Lesson 27: Connecting the Parabola with the Quadratic Function

New Concept

A quadratic function is a function that can be written in the form $f(x) = ax^2 + bx + c$, where $a \neq 0$.

What’s next

Next, you'll bring these functions to life by graphing their parabolic curves and identifying the key features that unlock real-world applications.

A quadratic function is a function that can be written in the form $f(x) = ax^2 + bx + c$, where $a \neq 0$ and $a$, $b$, and $c$ are real numbers. This is also known as the standard form.

To write $y + 3x = 8 - 2x^2$ in standard form, rearrange the terms: $y = -2x^2 - 3x + 8$.
To convert $f(x) = 3(x - 2)^2 + 5$ to standard form, expand $(x-2)^2$, then distribute and combine terms: $f(x) = 3(x^2 - 4x + 4) + 5 = 3x^2 - 12x + 17$.

This is the official 'dress code' for quadratic functions. Every term lines up neatly by its power of x, from $x^2$ down to the constant. Arranging it this way makes it much easier to analyze the function's graph and behavior, like finding the y-intercept, which is just 'c'! It turns messy equations into something we can work with.

The graph of every quadratic function is a U-shaped curve called a parabola. The vertex of the parabola is its lowest (or highest) point and indicates where the curve changes direction.

The graph of the parent function $f(x) = x^2$ is a parabola that opens upward with its vertex at the origin $(0, 0)$.
The graph of $f(x) = -x^2 + 3$ is a parabola that opens downward, with its vertex at $(0, 3)$.
For $f(x) = (x-4)^2$, the graph is a parabola shifted right, with its vertex at $(4, 0)$.

Every quadratic function graph is a 'U'-shaped curve called a parabola!
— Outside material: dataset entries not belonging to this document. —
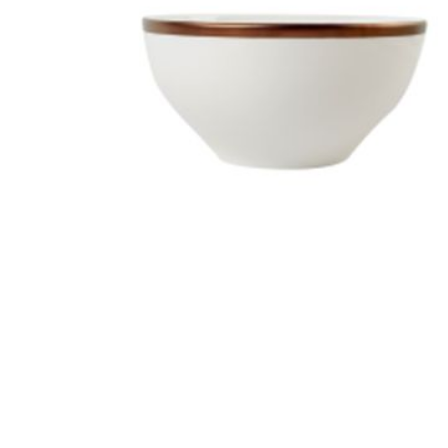
Все для гостиниц
Оборудование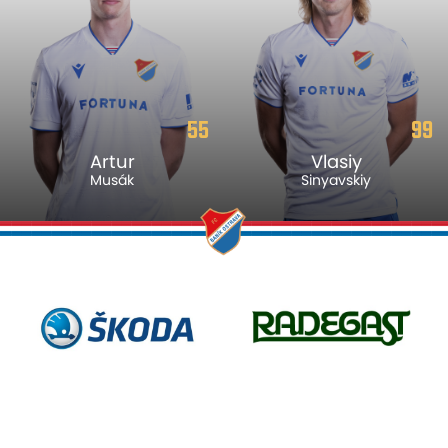
55
99
Artur
Vlasiy
Musák
Sinyavskiy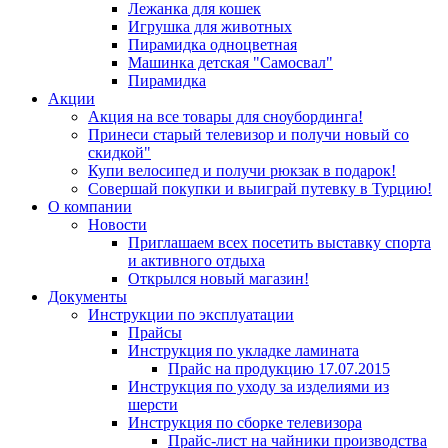
Лежанка для кошек
Игрушка для животных
Пирамидка одноцветная
Машинка детская "Самосвал"
Пирамидка
Акции
Акция на все товары для сноубординга!
Принеси старый телевизор и получи новый со
скидкой"
Купи велосипед и получи рюкзак в подарок!
Совершай покупки и выиграй путевку в Турцию!
О компании
Новости
Приглашаем всех посетить выставку спорта
и активного отдыха
Открылся новый магазин!
Документы
Инструкции по эксплуатации
Прайсы
Инструкция по укладке ламината
Прайс на продукцию 17.07.2015
Инструкция по уходу за изделиями из
шерсти
Инструкция по сборке телевизора
Прайс-лист на чайники производства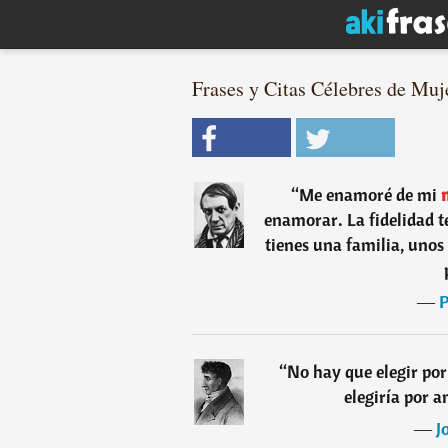
Frases y Citas Célebres de Muj
“
Me enamoré de mi
m
enamorar. La fidelidad t
tienes una familia, unos
―
P
“
No hay que elegir por
elegiría por 
―
J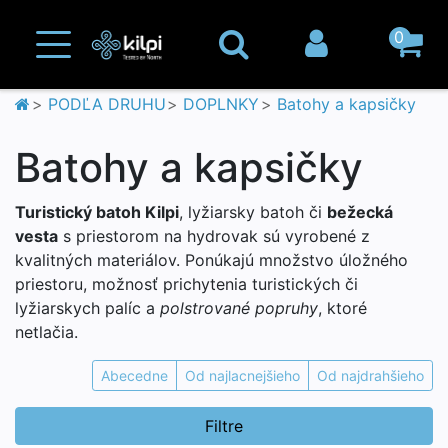
0
PODĽA DRUHU
DOPLNKY
Batohy a kapsičky
Batohy a kapsičky
Turistický batoh Kilpi
, lyžiarsky batoh či
bežecká
vesta
s priestorom na hydrovak sú vyrobené z
kvalitných materiálov. Ponúkajú množstvo úložného
priestoru, možnosť prichytenia turistických či
lyžiarskych palíc a
polstrované popruhy
, ktoré
netlačia.
Abecedne
Od najlacnejšieho
Od najdrahšieho
Filtre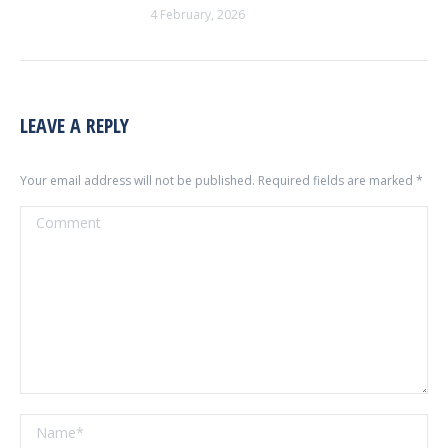
4 February, 2026
LEAVE A REPLY
Your email address will not be published. Required fields are marked
*
Comment
Name *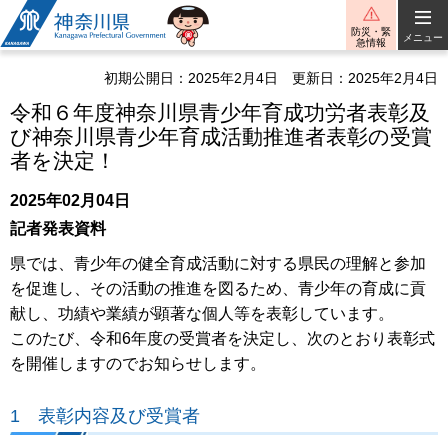
神奈川県
防災・緊
メニュー
急情報
初期公開日：2025年2月4日
更新日：2025年2月4日
令和６年度神奈川県青少年育成功労者表彰及
び神奈川県青少年育成活動推進者表彰の受賞
者を決定！
2025年02月04日
記者発表資料
県では、青少年の健全育成活動に対する県民の理解と参加
を促進し、その活動の推進を図るため、青少年の育成に貢
献し、功績や業績が顕著な個人等を表彰しています。
このたび、令和6年度の受賞者を決定し、次のとおり表彰式
を開催しますのでお知らせします。
1 表彰内容及び受賞者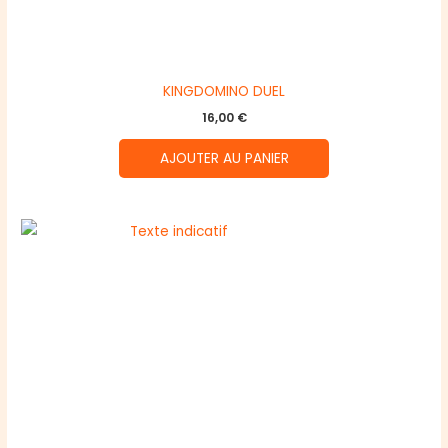
KINGDOMINO DUEL
16,00
€
AJOUTER AU PANIER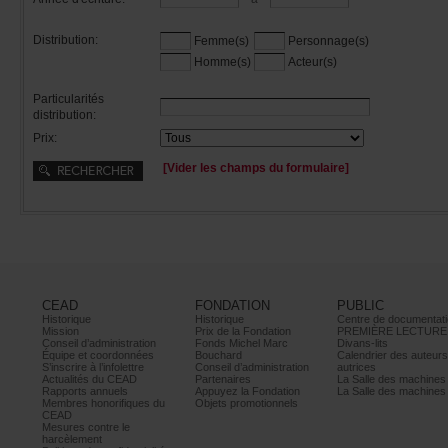
Distribution:
Femme(s)
Personnage(s)
Homme(s)
Acteur(s)
Particularités
distribution:
Prix:
[Viderleschampsduformulaire]
CEAD
FONDATION
PUBLIC
Historique
Historique
Centrededocumentati
Mission
PrixdelaFondation
PREMIÈRELECTURE
Conseild’administration
FondsMichelMarc
Divans-lits
Équipeetcoordonnées
Bouchard
Calendrierdesauteur
S’inscrireàl’infolettre
Conseild’administration
autrices
ActualitésduCEAD
Partenaires
LaSalledesmachine
Rapportsannuels
AppuyezlaFondation
LaSalledesmachine
Membreshonorifiquesdu
Objetspromotionnels
CEAD
Mesurescontrele
harcèlement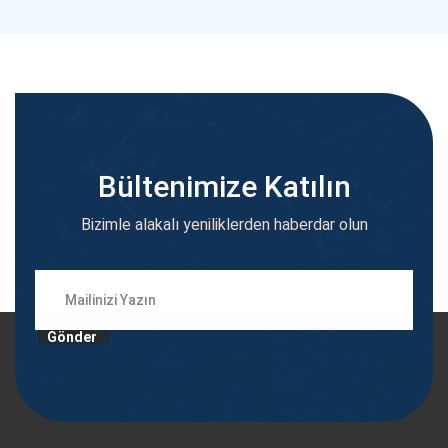
Bültenimize Katılın
Bizimle alakalı yeniliklerden haberdar olun
Gönder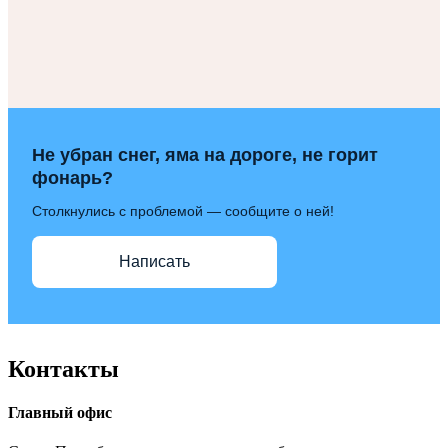
Не убран снег, яма на дороге, не горит
фонарь?
Столкнулись с проблемой — сообщите о ней!
Написать
Контакты
Главный офис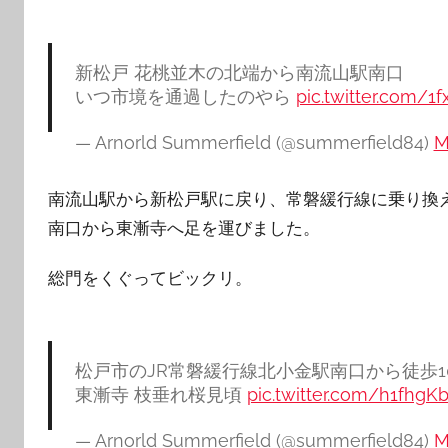
新松戸 花桃並木の北端から南流山駅南口
いつ市境を通過したのやら
pic.twitter.com/1
— Arnorld Summerfield (@summerfield84)
M
南流山駅から新松戸駅に戻り、常磐緩行線に乗り換
南口から東漸寺へ足を運びました。
総門をくぐってビックリ。
松戸市のJR常磐緩行線北小金駅南口から徒歩1
東漸寺 枝垂れ桜見頃
pic.twitter.com/h1fhgK
— Arnorld Summerfield (@summerfield84)
M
It can open upwards like a smile or downwards like a frown. The most important spot is the vertex, the absolute bottom or top of the curve. It's the turning point where the whole graph changes direction, giving it that perfect, cool symmetry.

The axis of symmetry is a vertical line that divides a parabola into two congruent mirror images. The equation for this line is $x = -\frac{b}{2a}$.

For the function $f(x) = x^2 - x - 6$, where $a=1$ and $b=-1$, the axis of symmetry is $x = -\frac{(-1)}{2(1)} = \frac{1}{2}$.
Given $f(x) = 2x^2 - 12x + 5$, where $a=2$ and $b=-12$, the axis of symmetry is $x = -\frac{(-12)}{2(2)} = \frac{12}{4} = 3$.

Imagine folding a paper parabola perfectly in half; the crease line is its axis of symmetry! It's a vertical line that cuts right through the vertex, making the left side a perfect mirror image of the right. The magic formula $x = -\frac{b}{2a}$ instantly gives you this line for any quadratic in standard form.

The zeros of a quadratic function are the values of $x$ for which the function equals $0$. On a graph, the zeros are the $x$-intercepts, or the points where the graph intersects the $x$-axis.

For the function $f(x) = x^2 - 9$, the zeros are found by setting $x^2 - 9 = 0$, which gives $x = 3$ and $x = -3$.
The function $f(x) = x^2 - 5x + 4$ has zeros at $x=1$ and $x=4$, because $(1)^2 - 5(1) + 4 = 0$ and $(4)^2 - 5(4) + 4 = 0$.

The 'zeros' are where the parabola party hits the ground! They are the special x-values that make the function equal to zero, which means they are the exact points where the graph crosses the x-axis. Finding the zeros helps you solve real-world problems, like figuring out how long it takes for a launched rocket to land.